Source records -
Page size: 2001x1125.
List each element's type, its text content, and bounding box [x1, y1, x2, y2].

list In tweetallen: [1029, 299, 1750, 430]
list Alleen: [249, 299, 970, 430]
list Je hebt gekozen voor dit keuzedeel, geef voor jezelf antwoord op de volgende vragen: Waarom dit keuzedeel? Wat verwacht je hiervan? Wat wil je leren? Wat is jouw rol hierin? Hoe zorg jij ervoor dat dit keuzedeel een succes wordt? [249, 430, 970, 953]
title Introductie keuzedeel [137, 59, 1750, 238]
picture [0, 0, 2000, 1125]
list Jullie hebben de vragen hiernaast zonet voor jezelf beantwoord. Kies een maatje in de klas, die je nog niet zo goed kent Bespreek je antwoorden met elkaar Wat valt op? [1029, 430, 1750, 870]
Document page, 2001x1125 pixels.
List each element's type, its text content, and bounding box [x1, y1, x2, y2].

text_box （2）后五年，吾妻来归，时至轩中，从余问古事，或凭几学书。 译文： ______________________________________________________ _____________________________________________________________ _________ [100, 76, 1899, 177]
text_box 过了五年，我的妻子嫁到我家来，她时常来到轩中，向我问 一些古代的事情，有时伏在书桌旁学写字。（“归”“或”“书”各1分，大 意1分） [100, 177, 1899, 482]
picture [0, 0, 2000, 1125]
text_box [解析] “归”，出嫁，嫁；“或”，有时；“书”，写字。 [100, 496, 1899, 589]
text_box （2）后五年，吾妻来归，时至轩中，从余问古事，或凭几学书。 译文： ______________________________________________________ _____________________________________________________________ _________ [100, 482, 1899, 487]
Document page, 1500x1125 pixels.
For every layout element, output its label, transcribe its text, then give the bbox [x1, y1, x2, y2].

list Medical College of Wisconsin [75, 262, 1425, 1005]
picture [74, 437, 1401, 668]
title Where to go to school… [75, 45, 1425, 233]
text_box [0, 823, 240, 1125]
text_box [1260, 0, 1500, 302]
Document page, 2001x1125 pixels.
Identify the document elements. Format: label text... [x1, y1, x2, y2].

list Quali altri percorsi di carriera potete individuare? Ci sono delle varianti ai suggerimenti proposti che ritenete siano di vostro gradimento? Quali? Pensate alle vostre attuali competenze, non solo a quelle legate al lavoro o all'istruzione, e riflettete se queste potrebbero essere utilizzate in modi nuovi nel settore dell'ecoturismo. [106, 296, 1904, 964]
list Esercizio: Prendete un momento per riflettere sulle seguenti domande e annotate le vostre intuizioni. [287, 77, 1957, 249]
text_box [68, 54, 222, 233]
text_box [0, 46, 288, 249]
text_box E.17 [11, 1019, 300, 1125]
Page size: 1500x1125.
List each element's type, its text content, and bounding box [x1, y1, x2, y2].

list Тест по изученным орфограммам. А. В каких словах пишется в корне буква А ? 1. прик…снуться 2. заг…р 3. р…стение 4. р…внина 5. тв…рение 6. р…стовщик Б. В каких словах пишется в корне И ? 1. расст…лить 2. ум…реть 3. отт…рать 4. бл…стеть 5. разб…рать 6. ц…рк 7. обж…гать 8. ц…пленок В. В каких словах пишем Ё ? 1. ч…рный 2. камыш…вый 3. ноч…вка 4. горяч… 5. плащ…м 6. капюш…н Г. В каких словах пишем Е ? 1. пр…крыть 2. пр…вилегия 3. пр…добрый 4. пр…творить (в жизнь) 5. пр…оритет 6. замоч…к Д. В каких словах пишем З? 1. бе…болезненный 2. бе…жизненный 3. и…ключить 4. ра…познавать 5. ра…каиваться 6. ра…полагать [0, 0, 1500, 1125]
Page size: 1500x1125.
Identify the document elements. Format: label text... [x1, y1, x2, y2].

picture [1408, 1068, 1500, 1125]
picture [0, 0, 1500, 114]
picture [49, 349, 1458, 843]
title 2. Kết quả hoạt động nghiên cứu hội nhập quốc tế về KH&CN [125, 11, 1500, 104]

Directions for this task - All the data is to be copied over exactly as it stands.

Task result -
Page size: 2001x1125.
List each element's type, its text content, and bounding box [x1, y1, x2, y2].

list In tweetallen: [1029, 299, 1750, 430]
list Alleen: [249, 299, 970, 430]
list Je hebt gekozen voor dit keuzedeel, geef voor jezelf antwoord op de volgende vragen: Waarom dit keuzedeel? Wat verwacht je hiervan? Wat wil je leren? Wat is jouw rol hierin? Hoe zorg jij ervoor dat dit keuzedeel een succes wordt? [249, 430, 970, 953]
title Introductie keuzedeel [137, 59, 1750, 238]
picture [0, 0, 2000, 1125]
list Jullie hebben de vragen hiernaast zonet voor jezelf beantwoord. Kies een maatje in de klas, die je nog niet zo goed kent Bespreek je antwoorden met elkaar Wat valt op? [1029, 430, 1750, 870]
Document page, 2001x1125 pixels.
List each element's type, its text content, and bounding box [x1, y1, x2, y2].

text_box （2）后五年，吾妻来归，时至轩中，从余问古事，或凭几学书。 译文： ______________________________________________________ _____________________________________________________________ _________ [100, 76, 1899, 177]
text_box 过了五年，我的妻子嫁到我家来，她时常来到轩中，向我问 一些古代的事情，有时伏在书桌旁学写字。（“归”“或”“书”各1分，大 意1分） [100, 177, 1899, 482]
picture [0, 0, 2000, 1125]
text_box [解析] “归”，出嫁，嫁；“或”，有时；“书”，写字。 [100, 496, 1899, 589]
text_box （2）后五年，吾妻来归，时至轩中，从余问古事，或凭几学书。 译文： ______________________________________________________ _____________________________________________________________ _________ [100, 482, 1899, 487]
Document page, 1500x1125 pixels.
For every layout element, output its label, transcribe its text, then give the bbox [x1, y1, x2, y2].

list Medical College of Wisconsin [75, 262, 1425, 1005]
picture [74, 437, 1401, 668]
title Where to go to school… [75, 45, 1425, 233]
text_box [0, 823, 240, 1125]
text_box [1260, 0, 1500, 302]
Document page, 2001x1125 pixels.
Identify the document elements. Format: label text... [x1, y1, x2, y2].

list Quali altri percorsi di carriera potete individuare? Ci sono delle varianti ai suggerimenti proposti che ritenete siano di vostro gradimento? Quali? Pensate alle vostre attuali competenze, non solo a quelle legate al lavoro o all'istruzione, e riflettete se queste potrebbero essere utilizzate in modi nuovi nel settore dell'ecoturismo. [106, 296, 1904, 964]
list Esercizio: Prendete un momento per riflettere sulle seguenti domande e annotate le vostre intuizioni. [287, 77, 1957, 249]
text_box [68, 54, 222, 233]
text_box [0, 46, 288, 249]
text_box E.17 [11, 1019, 300, 1125]
Page size: 1500x1125.
List each element's type, its text content, and bounding box [x1, y1, x2, y2].

list Тест по изученным орфограммам. А. В каких словах пишется в корне буква А ? 1. прик…снуться 2. заг…р 3. р…стение 4. р…внина 5. тв…рение 6. р…стовщик Б. В каких словах пишется в корне И ? 1. расст…лить 2. ум…реть 3. отт…рать 4. бл…стеть 5. разб…рать 6. ц…рк 7. обж…гать 8. ц…пленок В. В каких словах пишем Ё ? 1. ч…рный 2. камыш…вый 3. ноч…вка 4. горяч… 5. плащ…м 6. капюш…н Г. В каких словах пишем Е ? 1. пр…крыть 2. пр…вилегия 3. пр…добрый 4. пр…творить (в жизнь) 5. пр…оритет 6. замоч…к Д. В каких словах пишем З? 1. бе…болезненный 2. бе…жизненный 3. и…ключить 4. ра…познавать 5. ра…каиваться 6. ра…полагать [0, 0, 1500, 1125]
Page size: 1500x1125.
Identify the document elements. Format: label text... [x1, y1, x2, y2].

picture [1408, 1068, 1500, 1125]
picture [0, 0, 1500, 114]
picture [49, 349, 1458, 843]
title 2. Kết quả hoạt động nghiên cứu hội nhập quốc tế về KH&CN [125, 11, 1500, 104]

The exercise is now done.